La serie debería estar lejos de ser tan aterradora, puesto que sus ideas sobre la tecnología no son exactamente de vanguardia. La gente está preocupada por la adicción a la tecnología desde mucho antes de OK Computer, y como le cantaba Styx a Mr. Roboto, su amigo especial: "El problema está a la vista, demasiada tecnología/Máquinas para salvarnos la vida/Las máquinas deshumanizan". Y esto era en los ochenta -todavía no tenían llamadas en espera. El día después de perder la carrera presidencial en 1984, Walter Mondale les echó la culpa a los micrófonos, y dijo: "No me gustan estas cosas. Me gusta mirar a la gente a los ojos". No es diferente de Dante, en La divina comedia, advirtiendo que un exceso de literatura de amor cortés podía corromperte el alma -si la tecnología nos viene deshumanizado desde el siglo XIII, quizás en realidad no seamos demasiado humanos.

Foto: Gentileza Netflix

Esa es la idea de Black Mirror, y es la razón por la que da en el clavo en este momento. La tecnología, en estas viñetas, nunca es la trampa -la verdadera trampa mortal es el cerebro humano. Y en cualquier nivel de sofisticación tecnológica, encontramos maneras de involucrarnos. En "Men Against Fire", un episodio nuevo, hay un momento clave en el que un psicólogo del ejército le pregunta a un soldado homicida: "¿Cómo te sentiste emocionalmente?". El contesta: "No sentí nada". Te da escalofríos, especialmente si lo viste masacrar gente en tu pantalla y tampoco sentiste nada. Esto es lo que hace que el programa sea mucho más que una sátira de la tecnología -el verdadero blanco es la humanidad. Es como La dimensión desconocida actualizado para un mundo en el que permitimos que unos dispositivos extraños vivan la vida por nosotros, porque lo único que quieren es una oportunidad #para #servir al #hombre.

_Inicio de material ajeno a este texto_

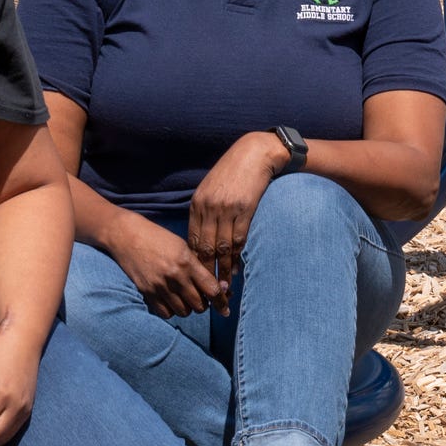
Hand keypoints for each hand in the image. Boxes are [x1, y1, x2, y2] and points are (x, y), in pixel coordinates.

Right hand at [108, 209, 222, 317]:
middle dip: (204, 304)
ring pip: (184, 312)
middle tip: (201, 297)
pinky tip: (171, 301)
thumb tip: (216, 287)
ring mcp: (160, 286)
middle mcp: (175, 276)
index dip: (222, 301)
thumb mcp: (182, 246)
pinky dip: (172, 310)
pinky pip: (166, 313)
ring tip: (185, 297)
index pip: (212, 289)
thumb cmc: (157, 238)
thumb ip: (198, 266)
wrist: (126, 235)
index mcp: (187, 262)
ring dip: (188, 308)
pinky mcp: (147, 292)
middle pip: (200, 305)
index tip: (225, 308)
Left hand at [187, 131, 286, 292]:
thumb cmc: (233, 172)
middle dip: (205, 272)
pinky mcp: (244, 210)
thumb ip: (205, 211)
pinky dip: (237, 257)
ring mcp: (226, 210)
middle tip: (207, 293)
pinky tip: (237, 270)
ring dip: (222, 270)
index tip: (196, 280)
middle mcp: (208, 208)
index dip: (193, 262)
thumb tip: (202, 235)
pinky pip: (238, 240)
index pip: (191, 240)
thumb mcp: (212, 189)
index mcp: (197, 204)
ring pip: (221, 248)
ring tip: (223, 288)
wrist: (255, 153)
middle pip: (203, 248)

El capítulo "Nosedive", de esta temporada, es el más escalofriante de todo Black Mirror, escrito por Rashida Jones y Mike Schur, y en el que Bryce Dallas Howard descubre que toda su vida privada es una red social. (Su padre Ron una vez transformó este concepto en una comedia de Matthew McConaughey llamada EDtv, que a su manera era aún más aterradora). Todos los aspectos de su vida reciben una calificación estilo Yelp, de una a cinco estrellas, que van a su archivo permanente. Si caés debajo de una calificación de 3.5, tu vida se puede poner fea. Historias como esta explican por qué el programa no está hecho para mirarlo todo de una; consumir más de un episodio por vez produce rendimientos decrecientes. Es mucho más efectivo ver una hora y después tener tu día normal. O lo que antes parecía ser un día normal. Black Mirror logra hacer que todo parezca un poco menos normal.